When a line in the entries contains the word "robót", copy that line in full.

________________________

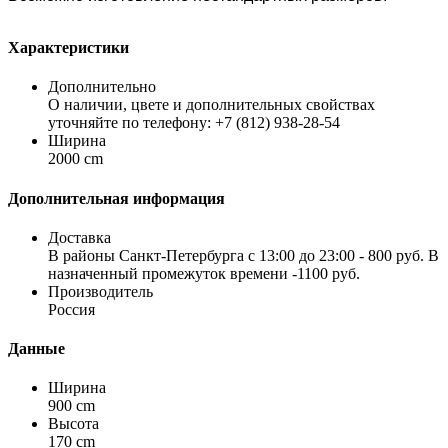
Характеристики
Дополнительно
О наличии, цвете и дополнительных свойствах
уточняйте по телефону: +7 (812) 938-28-54
Ширина
2000 cm
Дополнительная информация
Доставка
В районы Санкт-Петербурга с 13:00 до 23:00 - 800 руб. В
назначенный промежуток времени -1100 руб.
Производитель
Россия
Данные
Ширина
900 cm
Высота
170 cm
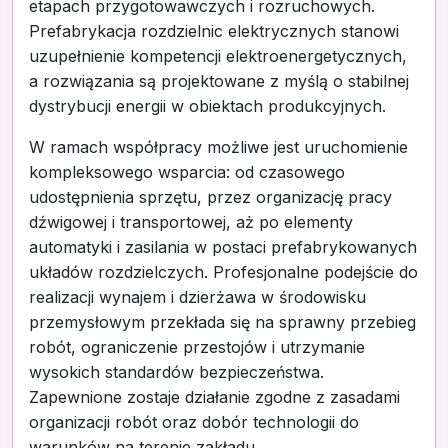
etapach przygotowawczych i rozruchowych.
Prefabrykacja rozdzielnic elektrycznych stanowi
uzupełnienie kompetencji elektroenergetycznych,
a rozwiązania są projektowane z myślą o stabilnej
dystrybucji energii w obiektach produkcyjnych.
W ramach współpracy możliwe jest uruchomienie
kompleksowego wsparcia: od czasowego
udostępnienia sprzętu, przez organizację pracy
dźwigowej i transportowej, aż po elementy
automatyki i zasilania w postaci prefabrykowanych
układów rozdzielczych. Profesjonalne podejście do
realizacji wynajem i dzierżawa w środowisku
przemysłowym przekłada się na sprawny przebieg
robót, ograniczenie przestojów i utrzymanie
wysokich standardów bezpieczeństwa.
Zapewnione zostaje działanie zgodne z zasadami
organizacji robót oraz dobór technologii do
warunków na terenie zakładu.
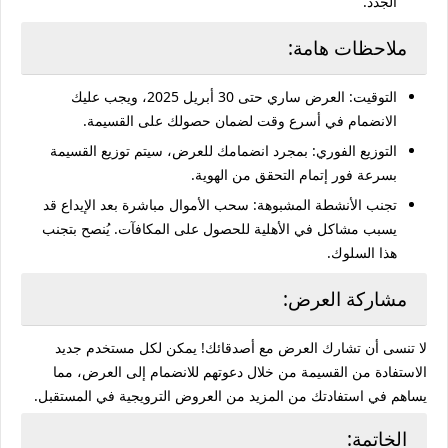
الجدد.
ملاحظات هامة:
التوقيت
: العرض ساري حتى 30 أبريل 2025، ويجب عليك
الانضمام في أسرع وقت لضمان حصولك على القسيمة.
التوزيع الفوري
: بمجرد انضمامك للعرض، سيتم توزيع القسيمة
بسرعة فور إتمام التحقق من الهوية.
تجنب الأنشطة المشبوهة
: سحب الأموال مباشرة بعد الإيداع قد
يسبب مشاكل في الأهلية للحصول على المكافآت. يُنصح بتجنب
هذا السلوك.
مشاركة العرض:
لا تنسى أن تشارك العرض مع أصدقائك! يمكن لكل مستخدم جديد
الاستفادة من القسيمة من خلال دعوتهم للانضمام إلى العرض، مما
يساهم في استفادتك من المزيد من العروض الترويجية في المستقبل.
الخاتمة:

________________________

Exercise solution →
robót, ograniczenie przestojów i utrzymanie
organizacji robót oraz dobór technologii do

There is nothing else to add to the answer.